Sunday, November 29, 2009

Feathers and Stones

Walking up Cherry Creek Rd last Sunday, my eye captured by a spark of orange-red, I bent over and picked up a feather from a Red-shafted Northern Flicker. Brilliant orange underside with a black tip and black on the upper highlighting the orange-red shaft. We started looking around and found another and then a third, but that one with black and light on the edges which would contribute to the bird’s spotted wing markings. There weren’t enough feathers to suggest loss by violence. I tucked them into a pocket.

Our attention now focused on the ground, we found more wonders. Two small conglomerate rocks with shiny black bits and layers that might be obsidian, since there are volcanic rock boulders plentiful. Separately, a small rock with flecks that reflected the sunlight goldly. On closer examination, that one has tiny shavings and bits of gold – whether real or fools, I can’t be sure. Either way, not enough to make a fool rich!

My real treasure: what I have convinced myself is a spear point, with the point broken off. This area is rich in native history, going back to the Mimbres people of 900-1200 AD. I won’t begin to suggest who created this point, but I cannot be persuaded that it is not a hand-chipped spear point of someone’s design. It is shaped in a triangle with a flat surface and the other two sides forming a ridge down the center of the spear and with a waisted stem. Even without its business end, it is the size of my palm. It’s very rough and shows inadvertent dings and chips from being scraped, crushed and graded into the track that is Cherry Creek Road. Yet there are chips and flakes that are too consistent to have been inflicted by heavy road equipment.
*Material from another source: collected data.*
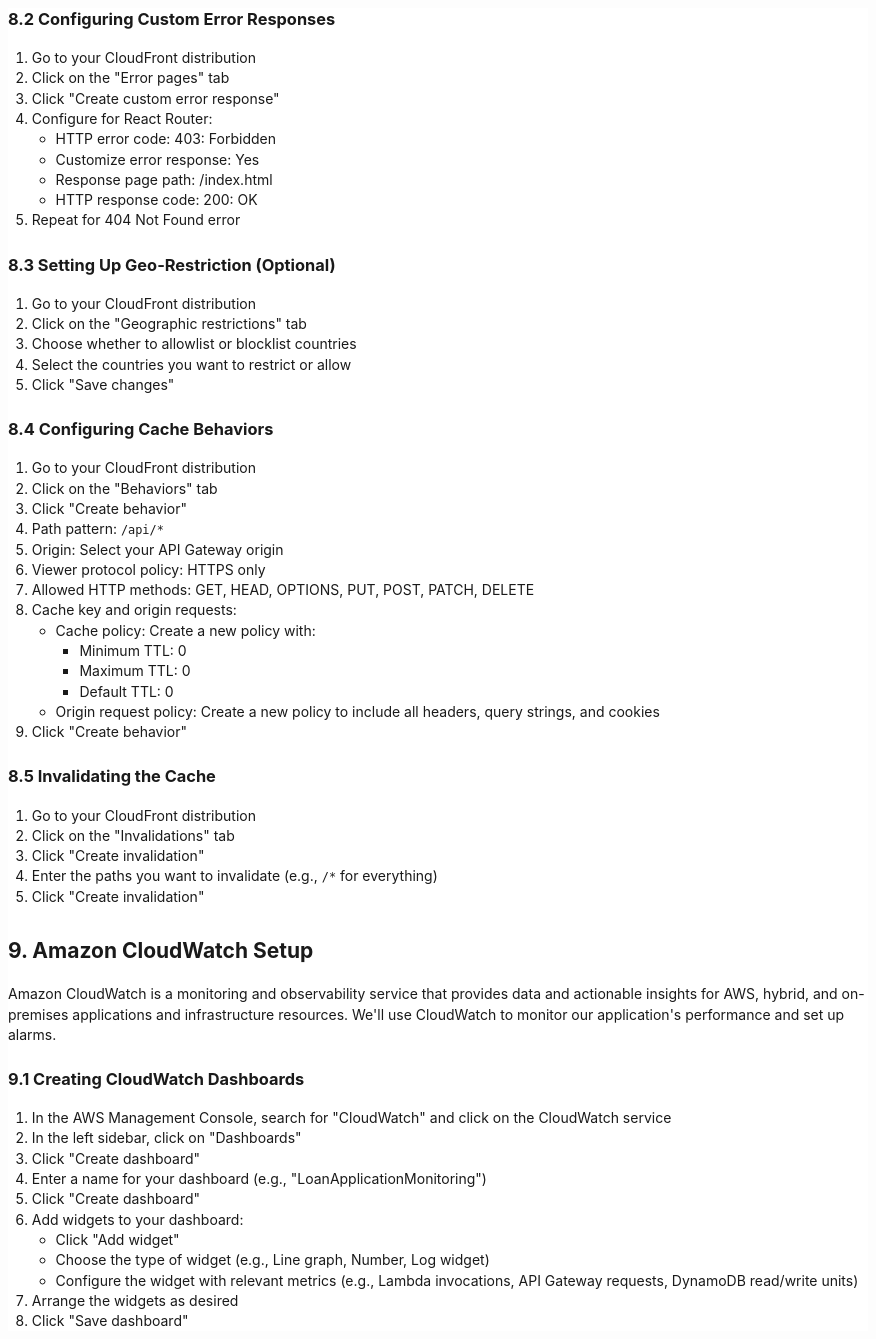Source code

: ### 8.2 Configuring Custom Error Responses
1. Go to your CloudFront distribution
2. Click on the "Error pages" tab
3. Click "Create custom error response"
4. Configure for React Router:
   - HTTP error code: 403: Forbidden
   - Customize error response: Yes
   - Response page path: /index.html
   - HTTP response code: 200: OK
5. Repeat for 404 Not Found error

### 8.3 Setting Up Geo-Restriction (Optional)
1. Go to your CloudFront distribution
2. Click on the "Geographic restrictions" tab
3. Choose whether to allowlist or blocklist countries
4. Select the countries you want to restrict or allow
5. Click "Save changes"

### 8.4 Configuring Cache Behaviors
1. Go to your CloudFront distribution
2. Click on the "Behaviors" tab
3. Click "Create behavior"
4. Path pattern: `/api/*`
5. Origin: Select your API Gateway origin
6. Viewer protocol policy: HTTPS only
7. Allowed HTTP methods: GET, HEAD, OPTIONS, PUT, POST, PATCH, DELETE
8. Cache key and origin requests:
   - Cache policy: Create a new policy with:
     - Minimum TTL: 0
     - Maximum TTL: 0
     - Default TTL: 0
   - Origin request policy: Create a new policy to include all headers, query strings, and cookies
9. Click "Create behavior"

### 8.5 Invalidating the Cache
1. Go to your CloudFront distribution
2. Click on the "Invalidations" tab
3. Click "Create invalidation"
4. Enter the paths you want to invalidate (e.g., `/*` for everything)
5. Click "Create invalidation"

## 9. Amazon CloudWatch Setup

Amazon CloudWatch is a monitoring and observability service that provides data and actionable insights for AWS, hybrid, and on-premises applications and infrastructure resources. We'll use CloudWatch to monitor our application's performance and set up alarms.

### 9.1 Creating CloudWatch Dashboards
1. In the AWS Management Console, search for "CloudWatch" and click on the CloudWatch service
2. In the left sidebar, click on "Dashboards"
3. Click "Create dashboard"
4. Enter a name for your dashboard (e.g., "LoanApplicationMonitoring")
5. Click "Create dashboard"
6. Add widgets to your dashboard:
   - Click "Add widget"
   - Choose the type of widget (e.g., Line graph, Number, Log widget)
   - Configure the widget with relevant metrics (e.g., Lambda invocations, API Gateway requests, DynamoDB read/write units)
7. Arrange the widgets as desired
8. Click "Save dashboard"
On an early visit to Silver City before moving here, we found a hand-flaked scraper not far as the raven flies from Cherry Creek and in an area of a known Mimbres village. The stone scraper was made of similar-looking rock. So I have reason to believe I am holding a remainder of the ancestors.

It’s Thanksgiving weekend; the holiday has brought us much to value and appreciate. Beginning last night through all day today and predicted through tomorrow, it is raining/snowing. The ground is white and everything drips. In the high desert, we’ve learned never to regret the rain. Even when it rained for 45 minutes last night, ending just as the first float of the Christmas Lights parade began down Broadway. The parade would have gone on despite rain. 26 floats long, it included warriors in camouflage and dress blues under banners reading, Home Again and warriors of a more local variety – the fire and police and the Forest Service, including Smokey Bear. The floats sponsored by local businesses were their usual razzle-dazzle of living room scenes with chimneys and decorated trees, all strung with lights. I say “usual” as a true veteran of these parades – having seen my first Christmas parade here just last year ;^D What a wonderful surprise, though: the Habitat for Humanity float took first prize for non-profit-sponsored floats. While we didn’t help construct or decorate it and there was only one rider dressed as Santa’s Elf, we could still share the pride of recognition. And after the parade, we retired to Isaac’s where our waitress had saved our pre-parade dinner table for after-parade drinks and dancing.

And in just the time it’s taken me to write these notes, the snow stopped, a blue patch opened up, allowing the sun to shine and now the snow is 50% reduced – melting away between the pinions and oaks and mahoganies. But the tops of the Pinos Altos mountains, which I can see out my office window to the northwest, still disappear into the snow cloud and soon, the blue patches will close and the moisture will begin to fall again. Tomorrow, I have to go to work. At least I don’t have far to “go.” And the Thanksgiving holiday will be over for another year. But not the thanks.